** Opening Task inputs block **

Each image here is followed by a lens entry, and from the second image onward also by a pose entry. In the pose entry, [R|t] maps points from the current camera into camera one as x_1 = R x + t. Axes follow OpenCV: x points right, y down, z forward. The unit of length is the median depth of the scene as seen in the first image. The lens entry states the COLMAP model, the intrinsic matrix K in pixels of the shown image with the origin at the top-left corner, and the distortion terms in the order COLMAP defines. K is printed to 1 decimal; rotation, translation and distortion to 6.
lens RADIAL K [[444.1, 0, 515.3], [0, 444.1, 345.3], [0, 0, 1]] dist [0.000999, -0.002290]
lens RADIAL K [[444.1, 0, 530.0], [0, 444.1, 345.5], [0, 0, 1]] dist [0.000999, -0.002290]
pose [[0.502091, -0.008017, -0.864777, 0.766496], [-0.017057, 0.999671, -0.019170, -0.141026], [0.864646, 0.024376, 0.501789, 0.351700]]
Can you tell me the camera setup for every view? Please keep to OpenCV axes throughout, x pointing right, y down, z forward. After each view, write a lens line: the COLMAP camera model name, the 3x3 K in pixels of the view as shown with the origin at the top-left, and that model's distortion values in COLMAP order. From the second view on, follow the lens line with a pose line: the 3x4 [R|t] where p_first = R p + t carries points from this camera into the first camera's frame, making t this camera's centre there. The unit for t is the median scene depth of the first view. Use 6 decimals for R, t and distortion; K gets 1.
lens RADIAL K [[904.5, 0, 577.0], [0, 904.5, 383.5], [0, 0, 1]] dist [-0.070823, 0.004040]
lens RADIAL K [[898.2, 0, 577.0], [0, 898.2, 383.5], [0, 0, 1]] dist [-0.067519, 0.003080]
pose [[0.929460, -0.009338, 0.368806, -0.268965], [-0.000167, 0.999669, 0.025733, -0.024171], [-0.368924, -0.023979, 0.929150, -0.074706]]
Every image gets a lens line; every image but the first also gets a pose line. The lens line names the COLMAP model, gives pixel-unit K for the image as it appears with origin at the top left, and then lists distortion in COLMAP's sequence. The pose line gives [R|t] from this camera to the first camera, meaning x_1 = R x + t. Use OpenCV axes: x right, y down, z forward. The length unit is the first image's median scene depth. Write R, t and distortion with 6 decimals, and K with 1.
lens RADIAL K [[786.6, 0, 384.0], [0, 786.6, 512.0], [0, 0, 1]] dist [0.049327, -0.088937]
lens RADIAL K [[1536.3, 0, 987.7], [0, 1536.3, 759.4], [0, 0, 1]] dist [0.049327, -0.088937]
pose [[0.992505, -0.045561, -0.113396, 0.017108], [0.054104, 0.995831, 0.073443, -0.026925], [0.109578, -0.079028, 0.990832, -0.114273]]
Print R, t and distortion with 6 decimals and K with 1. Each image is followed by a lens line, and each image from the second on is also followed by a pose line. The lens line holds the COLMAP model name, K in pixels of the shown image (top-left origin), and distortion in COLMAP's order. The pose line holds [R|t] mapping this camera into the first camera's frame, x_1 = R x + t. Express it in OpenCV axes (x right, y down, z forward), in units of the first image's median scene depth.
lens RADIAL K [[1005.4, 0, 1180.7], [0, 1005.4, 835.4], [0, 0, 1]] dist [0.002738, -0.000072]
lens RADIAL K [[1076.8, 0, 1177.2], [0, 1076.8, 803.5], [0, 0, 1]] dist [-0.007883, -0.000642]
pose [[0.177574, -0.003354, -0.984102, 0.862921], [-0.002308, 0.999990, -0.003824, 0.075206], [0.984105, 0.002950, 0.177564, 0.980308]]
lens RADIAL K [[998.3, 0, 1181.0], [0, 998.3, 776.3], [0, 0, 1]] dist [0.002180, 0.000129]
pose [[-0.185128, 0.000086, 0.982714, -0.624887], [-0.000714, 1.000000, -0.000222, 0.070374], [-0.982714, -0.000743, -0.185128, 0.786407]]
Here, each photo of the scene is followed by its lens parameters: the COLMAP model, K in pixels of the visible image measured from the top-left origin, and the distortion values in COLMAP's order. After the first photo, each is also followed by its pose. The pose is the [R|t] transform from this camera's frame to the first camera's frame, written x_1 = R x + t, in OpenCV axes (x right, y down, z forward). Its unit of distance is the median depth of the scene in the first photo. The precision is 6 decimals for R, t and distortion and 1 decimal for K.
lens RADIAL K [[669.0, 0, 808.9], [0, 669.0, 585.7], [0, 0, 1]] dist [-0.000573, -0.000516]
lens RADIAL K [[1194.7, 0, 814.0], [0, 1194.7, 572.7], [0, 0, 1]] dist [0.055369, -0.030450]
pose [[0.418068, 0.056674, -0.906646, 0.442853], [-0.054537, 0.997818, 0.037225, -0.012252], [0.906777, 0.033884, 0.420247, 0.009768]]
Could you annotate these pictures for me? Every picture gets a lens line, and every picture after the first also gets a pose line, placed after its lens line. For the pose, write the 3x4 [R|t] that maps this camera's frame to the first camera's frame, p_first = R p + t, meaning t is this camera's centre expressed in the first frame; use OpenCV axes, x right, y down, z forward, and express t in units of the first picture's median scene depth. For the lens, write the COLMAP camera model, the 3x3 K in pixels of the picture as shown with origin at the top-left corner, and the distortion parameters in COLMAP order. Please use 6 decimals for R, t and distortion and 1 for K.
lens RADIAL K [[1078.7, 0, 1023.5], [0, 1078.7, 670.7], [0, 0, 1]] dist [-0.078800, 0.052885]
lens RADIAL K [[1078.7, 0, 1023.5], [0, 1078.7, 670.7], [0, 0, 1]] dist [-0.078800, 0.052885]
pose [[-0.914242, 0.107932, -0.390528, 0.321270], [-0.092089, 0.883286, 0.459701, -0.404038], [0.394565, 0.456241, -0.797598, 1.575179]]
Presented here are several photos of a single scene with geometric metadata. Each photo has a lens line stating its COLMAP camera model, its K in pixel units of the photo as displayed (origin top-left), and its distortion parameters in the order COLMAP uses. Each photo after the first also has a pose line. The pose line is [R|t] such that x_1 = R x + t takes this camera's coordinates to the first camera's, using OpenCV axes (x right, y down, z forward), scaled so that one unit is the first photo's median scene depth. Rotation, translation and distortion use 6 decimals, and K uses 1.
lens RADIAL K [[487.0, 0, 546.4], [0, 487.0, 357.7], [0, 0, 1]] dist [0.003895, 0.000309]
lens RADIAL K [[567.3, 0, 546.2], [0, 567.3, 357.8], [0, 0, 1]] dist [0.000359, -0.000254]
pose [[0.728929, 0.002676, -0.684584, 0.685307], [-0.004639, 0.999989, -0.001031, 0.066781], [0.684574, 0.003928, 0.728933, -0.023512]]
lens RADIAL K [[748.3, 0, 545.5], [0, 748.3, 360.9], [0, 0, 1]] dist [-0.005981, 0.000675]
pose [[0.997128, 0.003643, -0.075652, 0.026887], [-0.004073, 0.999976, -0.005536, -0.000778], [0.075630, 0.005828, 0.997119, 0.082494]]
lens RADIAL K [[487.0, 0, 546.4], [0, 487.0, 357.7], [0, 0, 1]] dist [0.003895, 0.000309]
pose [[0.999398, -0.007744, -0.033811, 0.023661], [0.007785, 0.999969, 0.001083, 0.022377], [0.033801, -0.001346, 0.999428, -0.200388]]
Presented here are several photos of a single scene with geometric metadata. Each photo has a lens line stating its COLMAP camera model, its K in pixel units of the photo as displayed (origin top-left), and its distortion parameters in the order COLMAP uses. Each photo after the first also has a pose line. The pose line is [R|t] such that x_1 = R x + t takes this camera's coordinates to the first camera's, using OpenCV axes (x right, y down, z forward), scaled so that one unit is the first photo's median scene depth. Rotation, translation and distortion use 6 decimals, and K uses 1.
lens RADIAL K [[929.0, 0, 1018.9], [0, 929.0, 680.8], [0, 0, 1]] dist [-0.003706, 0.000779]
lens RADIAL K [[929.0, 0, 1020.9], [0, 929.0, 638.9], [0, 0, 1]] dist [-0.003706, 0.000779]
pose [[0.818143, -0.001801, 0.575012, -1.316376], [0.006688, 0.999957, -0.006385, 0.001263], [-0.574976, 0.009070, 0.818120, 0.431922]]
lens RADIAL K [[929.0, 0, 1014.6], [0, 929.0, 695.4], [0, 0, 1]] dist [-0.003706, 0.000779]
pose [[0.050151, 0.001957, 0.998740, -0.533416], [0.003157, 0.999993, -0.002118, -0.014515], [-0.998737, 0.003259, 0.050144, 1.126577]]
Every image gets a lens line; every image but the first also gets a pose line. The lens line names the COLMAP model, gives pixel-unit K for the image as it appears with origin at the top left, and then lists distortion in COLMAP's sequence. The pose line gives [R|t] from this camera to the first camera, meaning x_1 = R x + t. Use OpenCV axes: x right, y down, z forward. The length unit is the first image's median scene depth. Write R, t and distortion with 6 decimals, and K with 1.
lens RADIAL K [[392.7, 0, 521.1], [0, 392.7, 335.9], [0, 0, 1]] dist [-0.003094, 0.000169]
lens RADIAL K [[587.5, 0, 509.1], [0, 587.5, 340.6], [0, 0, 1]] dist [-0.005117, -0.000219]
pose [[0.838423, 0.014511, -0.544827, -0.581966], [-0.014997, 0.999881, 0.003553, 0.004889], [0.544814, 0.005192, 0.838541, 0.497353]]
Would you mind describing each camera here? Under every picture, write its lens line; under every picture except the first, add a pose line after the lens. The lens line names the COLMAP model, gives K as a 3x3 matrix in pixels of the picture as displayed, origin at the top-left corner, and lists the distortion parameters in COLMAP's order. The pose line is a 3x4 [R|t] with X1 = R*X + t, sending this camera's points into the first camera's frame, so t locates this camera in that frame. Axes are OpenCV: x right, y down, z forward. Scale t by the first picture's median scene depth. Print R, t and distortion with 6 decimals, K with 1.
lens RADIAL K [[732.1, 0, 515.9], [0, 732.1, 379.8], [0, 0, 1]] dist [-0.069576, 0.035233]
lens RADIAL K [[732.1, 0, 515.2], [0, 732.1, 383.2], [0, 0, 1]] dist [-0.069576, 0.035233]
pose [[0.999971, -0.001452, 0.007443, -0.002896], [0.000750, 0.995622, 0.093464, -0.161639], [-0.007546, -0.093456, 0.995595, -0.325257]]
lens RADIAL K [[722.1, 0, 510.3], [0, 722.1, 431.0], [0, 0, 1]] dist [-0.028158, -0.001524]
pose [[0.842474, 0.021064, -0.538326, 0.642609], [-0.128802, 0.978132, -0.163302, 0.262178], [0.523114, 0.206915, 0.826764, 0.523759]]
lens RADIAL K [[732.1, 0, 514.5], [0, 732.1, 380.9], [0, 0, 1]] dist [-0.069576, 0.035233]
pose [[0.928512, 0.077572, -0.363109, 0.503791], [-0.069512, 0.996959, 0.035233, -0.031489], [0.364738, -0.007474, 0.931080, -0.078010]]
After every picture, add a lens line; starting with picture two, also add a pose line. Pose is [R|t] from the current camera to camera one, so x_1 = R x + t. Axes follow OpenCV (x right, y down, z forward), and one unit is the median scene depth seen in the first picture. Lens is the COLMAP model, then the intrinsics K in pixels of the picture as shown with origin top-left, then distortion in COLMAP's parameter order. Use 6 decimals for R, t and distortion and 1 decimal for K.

** Closing Task inputs block **

Exercise: Copy out, character for character, the lines of the records from the one containing "Here, each photo" through the one containing "0.033884, 0.420247, 0.009768]]", both included.

Reply to the task:
Here, each photo of the scene is followed by its lens parameters: the COLMAP model, K in pixels of the visible image measured from the top-left origin, and the distortion values in COLMAP's order. After the first photo, each is also followed by its pose. The pose is the [R|t] transform from this camera's frame to the first camera's frame, written x_1 = R x + t, in OpenCV axes (x right, y down, z forward). Its unit of distance is the median depth of the scene in the first photo. The precision is 6 decimals for R, t and distortion and 1 decimal for K.
lens RADIAL K [[669.0, 0, 808.9], [0, 669.0, 585.7], [0, 0, 1]] dist [-0.000573, -0.000516]
lens RADIAL K [[1194.7, 0, 814.0], [0, 1194.7, 572.7], [0, 0, 1]] dist [0.055369, -0.030450]
pose [[0.418068, 0.056674, -0.906646, 0.442853], [-0.054537, 0.997818, 0.037225, -0.012252], [0.906777, 0.033884, 0.420247, 0.009768]]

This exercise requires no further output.